I'm thinking thinking the spanning set would be
A= x
B = y
C = z

Such that x,y,z are all reals, but I can't think of how to find a basis for this, I'm thinking of doing row echolon form but am thinking of how to set parameters.

 

[tiny-tim]

Hi Offlinedoctor!

I'm thinking thinking the spanning set would be
A= x
B = y
C = z

Such that x,y,z are all reals …

I don't understand this at all.

The members of the spanning set will all be matrices.

Try again. ​

 

[Skins]

Are you looking for a basis for the subspace of all 2x2 matrices such that both entries in the second column are equal ?

Or are you only dealing with a single particular matrix in which case saying "basis for the matrix" would make no sense. Generally when we refer to a basis with regards to a single matrix we are referring to a basis for its column space, row space, or null spaces, of the columns and rows.

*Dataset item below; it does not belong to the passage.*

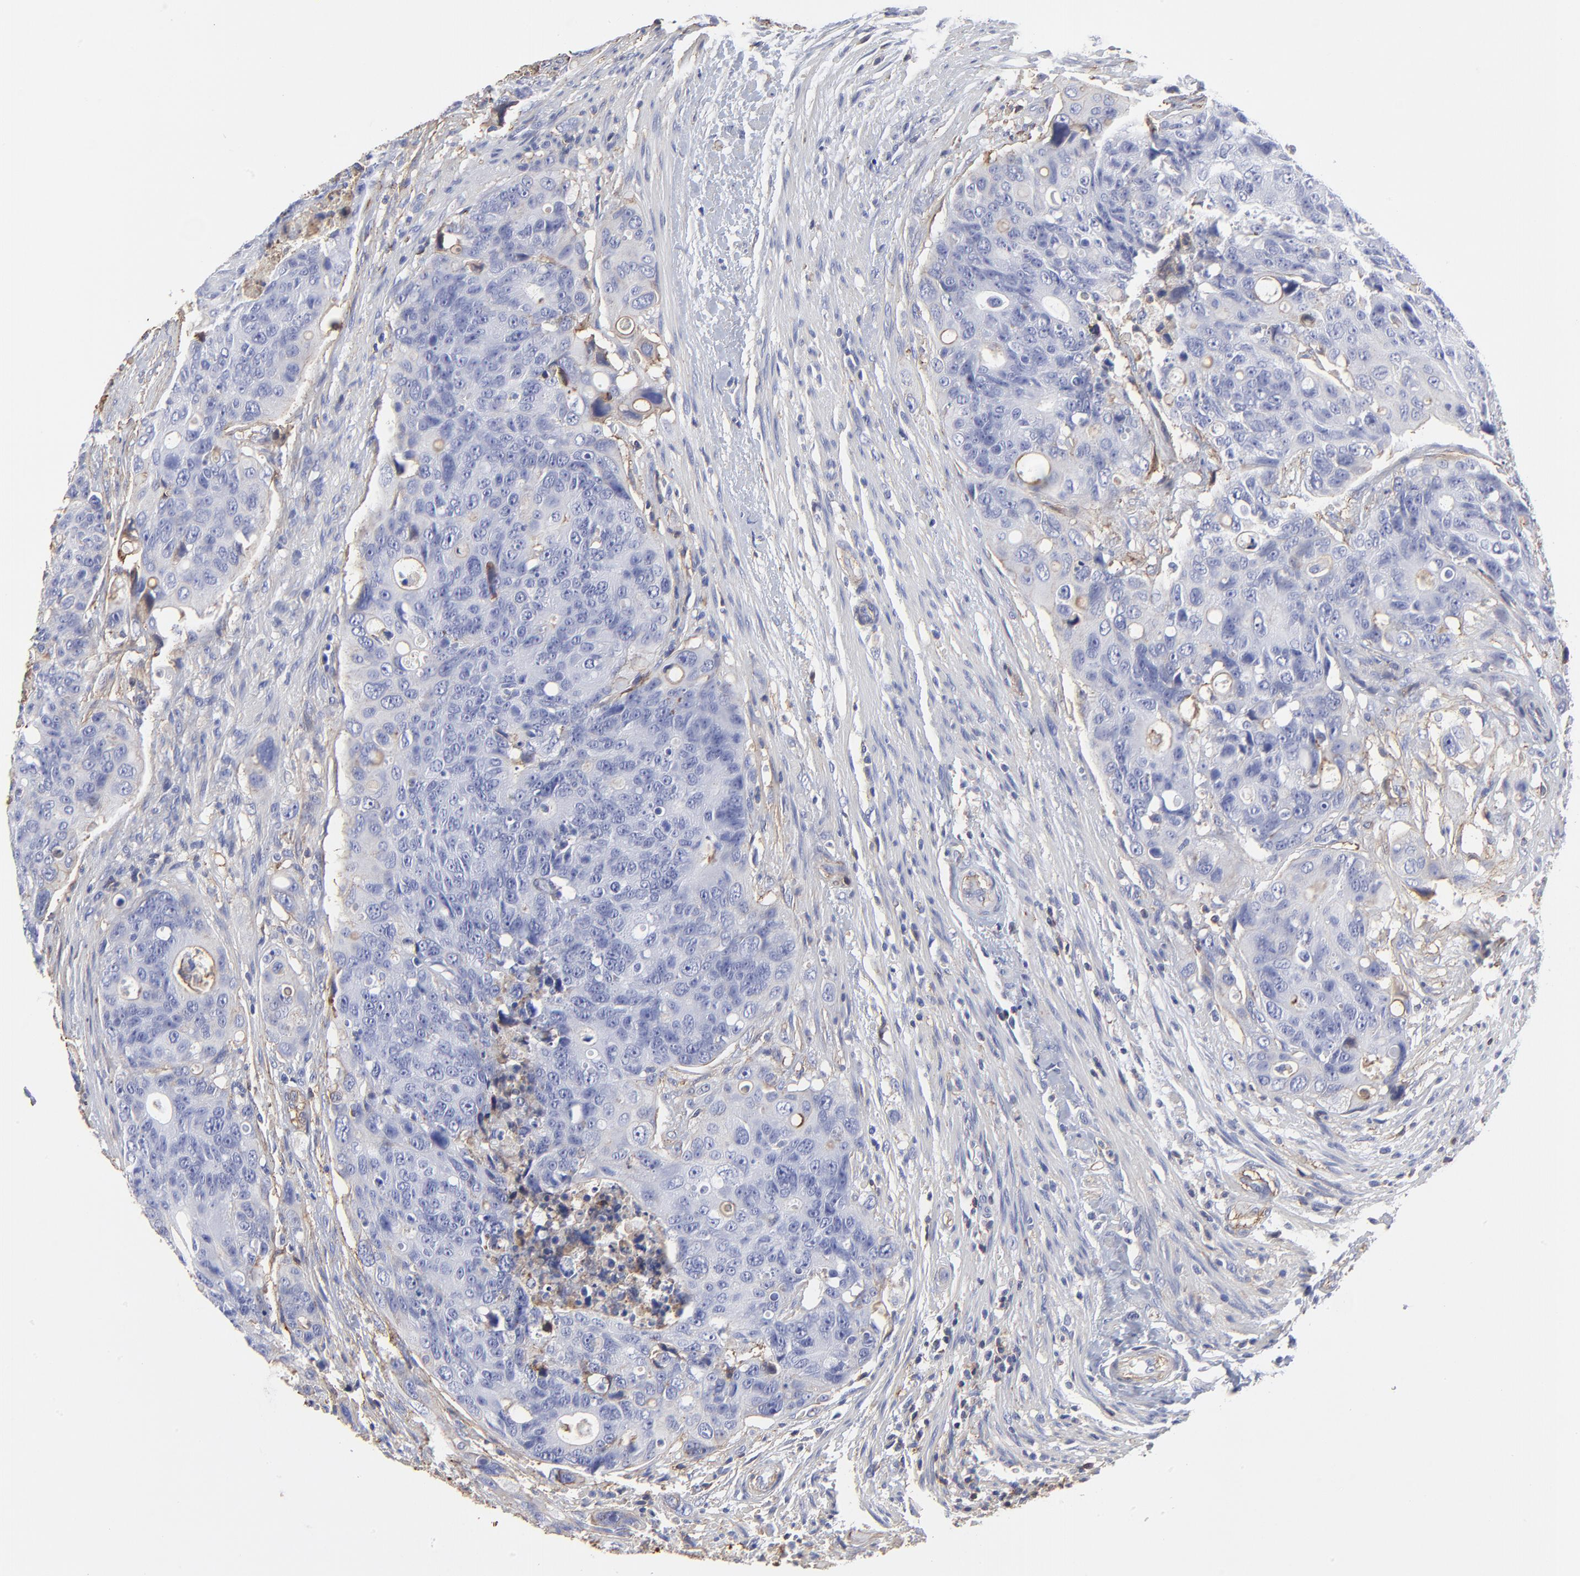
{"staining": {"intensity": "negative", "quantity": "none", "location": "none"}, "tissue": "colorectal cancer", "cell_type": "Tumor cells", "image_type": "cancer", "snomed": [{"axis": "morphology", "description": "Adenocarcinoma, NOS"}, {"axis": "topography", "description": "Colon"}], "caption": "Tumor cells show no significant protein staining in colorectal cancer.", "gene": "ANXA6", "patient": {"sex": "female", "age": 57}}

In the context of linear algebra a basis is a minimal spanning set for a vector space.

Add some more detail to statement of the problem.

 

[HallsofIvy]

I think I answered this before- on a different forum (and for a different poster user name).

I suspect you are asking for a subspace of all 2 by 2 matrices of the form
$$\begin{bmatrix} a & b \\ c & d \end{bmatrix}$$
such that b= d.

Such a matrix looks like
$$\begin{bmatrix}a & b \\ c & b \end{bmatrix}= \begin{bmatrix}a & 0 \\ 0 & 0 \end{bmatrix}+ \begin{bmatrix}0 & b \\ 0 & b \end{bmatrix}+ \begin{bmatrix}0 & 0 \\ c & 0\end{bmatrix}$$
$$= a\begin{bmatrix}1 & 0 \\ 0 & 0 \end{bmatrix}+ b\begin{bmatrix}0 & 1 \\ 0 & 1\end{bmatrix}+ c\begin{bmatrix}0 & 0 \\ 1 & 0 \end{bmatrix}$$
If that does not answer your question, you need to talk to your instructor.